Stimulus spending: Handle with care
Talk about the audacity of hope.
The economic stimulus bill unleashed upon the nation Tuesday by a stroke of President Obama's pen contains much of both - audacity and hope.
Take into account the resounding claims from each political party on both the legislation's appeals and its shortcomings and you may well be forgiven if another adjective comes to mind - confusing.
In short, it seems to us that the great success of this legislation is that it will not be as devastating as its detractors claim. Its great failure is that it will not be as successful as its promoters would have us believe.
For our part, we might like to see more tax cuts in the $787 billion mix and a little less spending. But it also seems incumbent to point out that if anyone commenting on this legislation today had an inside line on its success or failure, we wouldn't be in this mess. We could have followed the advice of that genius from the beginning.

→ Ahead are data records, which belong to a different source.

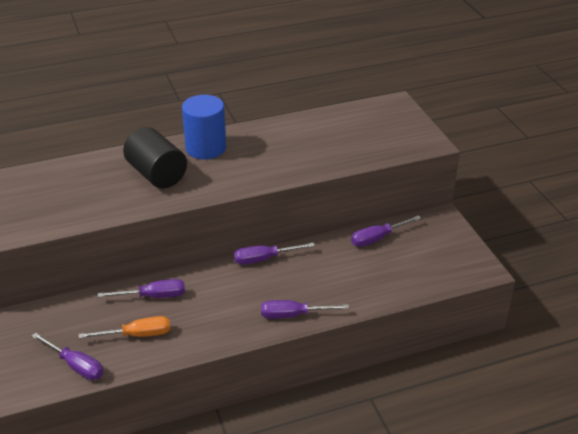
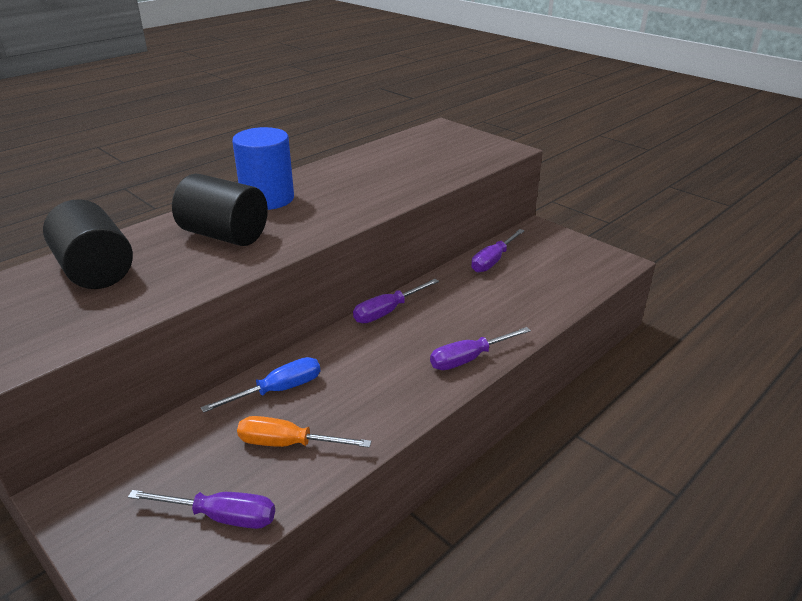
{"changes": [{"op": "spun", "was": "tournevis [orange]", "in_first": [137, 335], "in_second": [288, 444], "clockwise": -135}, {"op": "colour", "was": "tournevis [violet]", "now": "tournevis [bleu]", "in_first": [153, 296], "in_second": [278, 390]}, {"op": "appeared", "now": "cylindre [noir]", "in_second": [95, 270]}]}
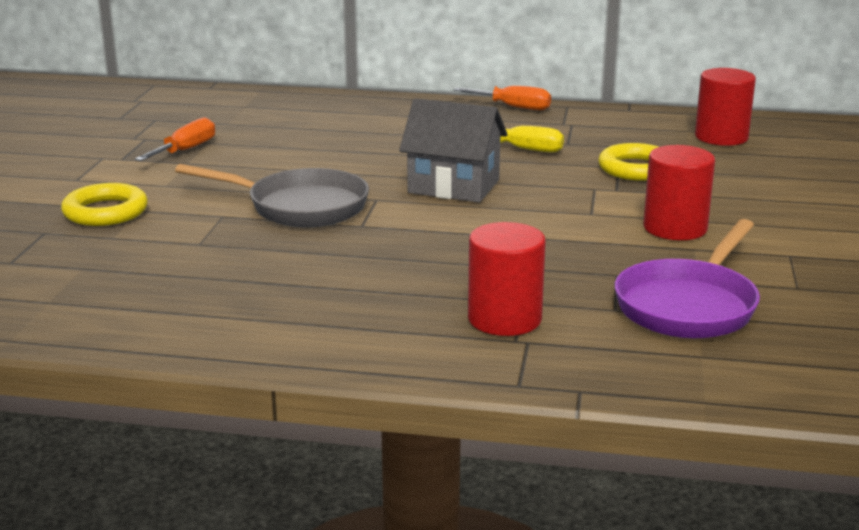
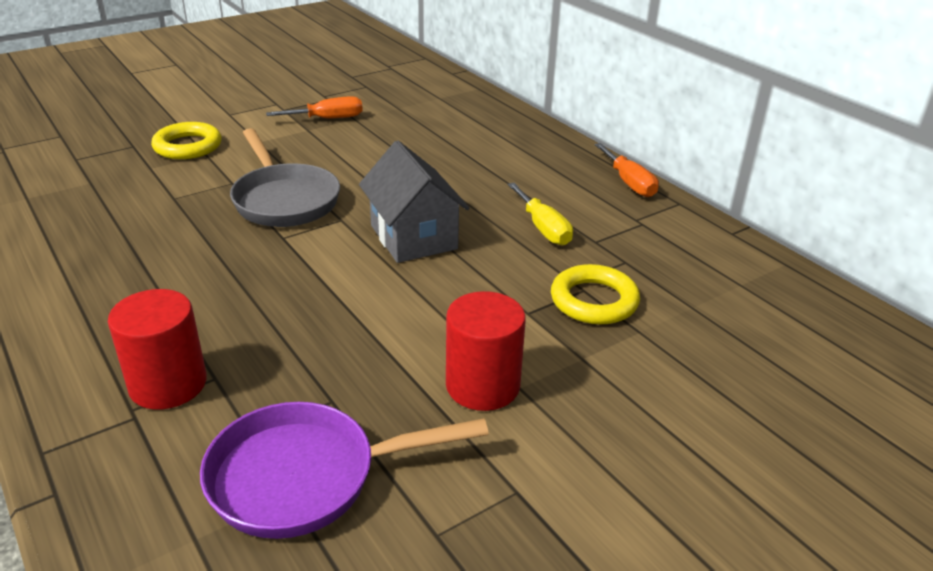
{"changes": [{"op": "missing", "was": "cylindre [rouge]", "in_first": [721, 137]}]}
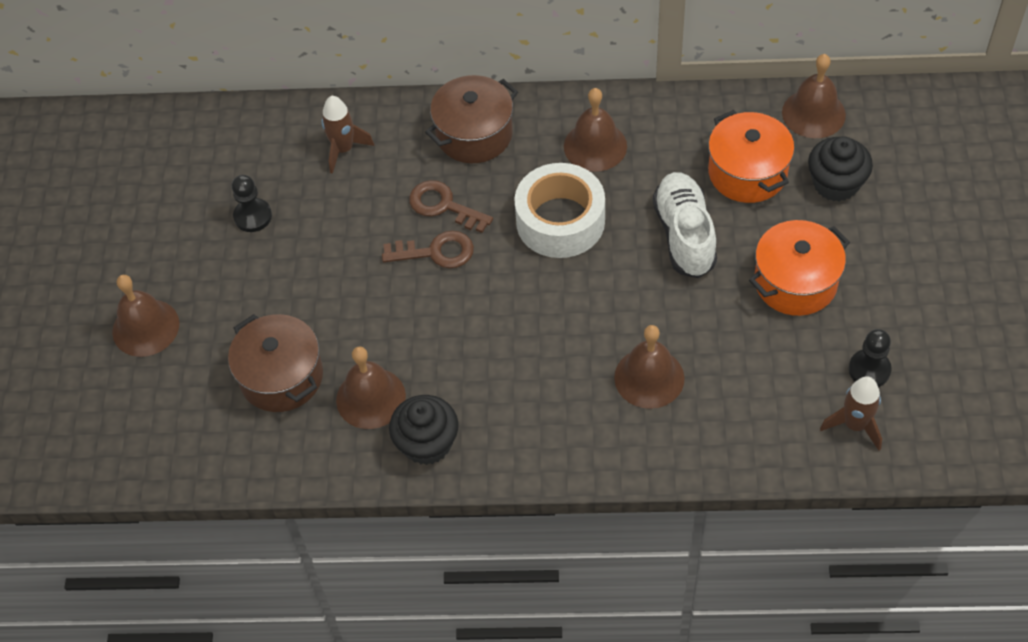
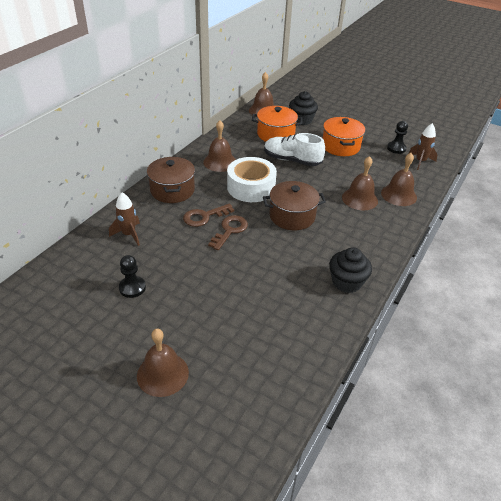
{"changes": [{"op": "relocated", "was": "marmite [marron]", "in_first": [281, 376], "in_second": [292, 216]}, {"op": "relocated", "was": "cloche [marron]", "in_first": [371, 398], "in_second": [398, 195]}]}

Unfortunately, when it comes to economic forecasting, the only genius is in hindsight and sadly, the one thing we know today is that we are many months, if not years, away from having sufficient genius to assess the fine points of the Economic Stimulus Act of 2009.
What we can say is that we have done something. And now, we'll all watch to see how the sudden torrent of money flows out across the nation and, specifically, into the suburbs. If we are to take the act's Democratic promoters - like Melissa Bean and Bill Foster in separate stories in today's Daily Herald - at their word, we soon should see people buying up foreclosed homes in the far Western suburbs; laborers at work on public buildings, streets and bridges across the region; and scientists and technical professionals back at work inventing new medicines and technologies at labs in DuPage and Lake counties.
Wall Street clearly has not shared such optimism. At a time when business ought to be leaping at a wealth of new opportunities, the stock market has steadily tanked in the past week, the Dow closing down nearly 300 points on Tuesday alone. Nor can we look to the nation's financiers for a source of confidence; they've done precious little to improve things with the $350 billion staked them by the Bush administration last fall.
With tens of new billions soon to come coursing through the economic veins of the suburbs, the only sure things to expect are immense opportunities for government waste and tantalizing temptations for corruption - alas, situations that Illinoisans have grown wearily familiar with.
So, we plead with our elected leaders at all levels to handle this money with the respect and thoughtful dispensation it deserves. As audacious and hopeful as the federal stimulus package is, it may in fact be something much more - a sacred trust in our future.
If viewed that way, it has a chance of fulfilling its substantial aspirations.